Dataset records
- - - -
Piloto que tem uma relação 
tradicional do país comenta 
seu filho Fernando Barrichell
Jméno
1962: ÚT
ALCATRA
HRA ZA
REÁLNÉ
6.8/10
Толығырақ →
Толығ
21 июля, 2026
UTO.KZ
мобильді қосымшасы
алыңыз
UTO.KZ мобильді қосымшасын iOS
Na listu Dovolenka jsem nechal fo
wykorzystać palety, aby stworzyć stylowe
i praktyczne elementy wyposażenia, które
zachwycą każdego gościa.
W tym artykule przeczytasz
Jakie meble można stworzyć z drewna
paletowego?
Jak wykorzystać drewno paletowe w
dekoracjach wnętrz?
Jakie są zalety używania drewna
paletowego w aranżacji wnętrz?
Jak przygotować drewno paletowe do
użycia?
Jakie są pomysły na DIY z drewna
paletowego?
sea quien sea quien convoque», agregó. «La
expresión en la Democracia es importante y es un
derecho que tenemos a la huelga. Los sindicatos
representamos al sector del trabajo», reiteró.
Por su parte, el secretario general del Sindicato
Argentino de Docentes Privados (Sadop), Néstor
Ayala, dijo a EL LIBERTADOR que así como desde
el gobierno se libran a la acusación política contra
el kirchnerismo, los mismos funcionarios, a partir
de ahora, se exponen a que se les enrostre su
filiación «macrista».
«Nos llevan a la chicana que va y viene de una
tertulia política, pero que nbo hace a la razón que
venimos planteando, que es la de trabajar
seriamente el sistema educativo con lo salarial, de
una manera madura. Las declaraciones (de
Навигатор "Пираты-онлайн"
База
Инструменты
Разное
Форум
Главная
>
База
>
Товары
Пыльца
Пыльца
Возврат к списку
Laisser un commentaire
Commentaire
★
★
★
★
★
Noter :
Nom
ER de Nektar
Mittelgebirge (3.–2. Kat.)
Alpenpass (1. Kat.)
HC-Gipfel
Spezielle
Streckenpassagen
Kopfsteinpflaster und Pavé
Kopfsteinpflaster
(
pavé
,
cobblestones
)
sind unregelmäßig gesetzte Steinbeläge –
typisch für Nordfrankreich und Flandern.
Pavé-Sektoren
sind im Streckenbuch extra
- - - -
=== DIRECTIONS ===
Copy out every line of the records above, keeping each character, space, and line break unchanged.

=== ANSWER BELOW ===
Piloto que tem uma relação 
tradicional do país comenta 
seu filho Fernando Barrichell
Jméno
1962: ÚT
ALCATRA
HRA ZA
REÁLNÉ
6.8/10
Толығырақ →
Толығ
21 июля, 2026
UTO.KZ
мобильді қосымшасы
алыңыз
UTO.KZ мобильді қосымшасын iOS
Na listu Dovolenka jsem nechal fo
wykorzystać palety, aby stworzyć stylowe
i praktyczne elementy wyposażenia, które
zachwycą każdego gościa.
W tym artykule przeczytasz
Jakie meble można stworzyć z drewna
paletowego?
Jak wykorzystać drewno paletowe w
dekoracjach wnętrz?
Jakie są zalety używania drewna
paletowego w aranżacji wnętrz?
Jak przygotować drewno paletowe do
użycia?
Jakie są pomysły na DIY z drewna
paletowego?
sea quien sea quien convoque», agregó. «La
expresión en la Democracia es importante y es un
derecho que tenemos a la huelga. Los sindicatos
representamos al sector del trabajo», reiteró.
Por su parte, el secretario general del Sindicato
Argentino de Docentes Privados (Sadop), Néstor
Ayala, dijo a EL LIBERTADOR que así como desde
el gobierno se libran a la acusación política contra
el kirchnerismo, los mismos funcionarios, a partir
de ahora, se exponen a que se les enrostre su
filiación «macrista».
«Nos llevan a la chicana que va y viene de una
tertulia política, pero que nbo hace a la razón que
venimos planteando, que es la de trabajar
seriamente el sistema educativo con lo salarial, de
una manera madura. Las declaraciones (de
Навигатор "Пираты-онлайн"
База
Инструменты
Разное
Форум
Главная
>
База
>
Товары
Пыльца
Пыльца
Возврат к списку
Laisser un commentaire
Commentaire
★
★
★
★
★
Noter :
Nom
ER de Nektar
Mittelgebirge (3.–2. Kat.)
Alpenpass (1. Kat.)
HC-Gipfel
Spezielle
Streckenpassagen
Kopfsteinpflaster und Pavé
Kopfsteinpflaster
(
pavé
,
cobblestones
)
sind unregelmäßig gesetzte Steinbeläge –
typisch für Nordfrankreich und Flandern.
Pavé-Sektoren
sind im Streckenbuch extra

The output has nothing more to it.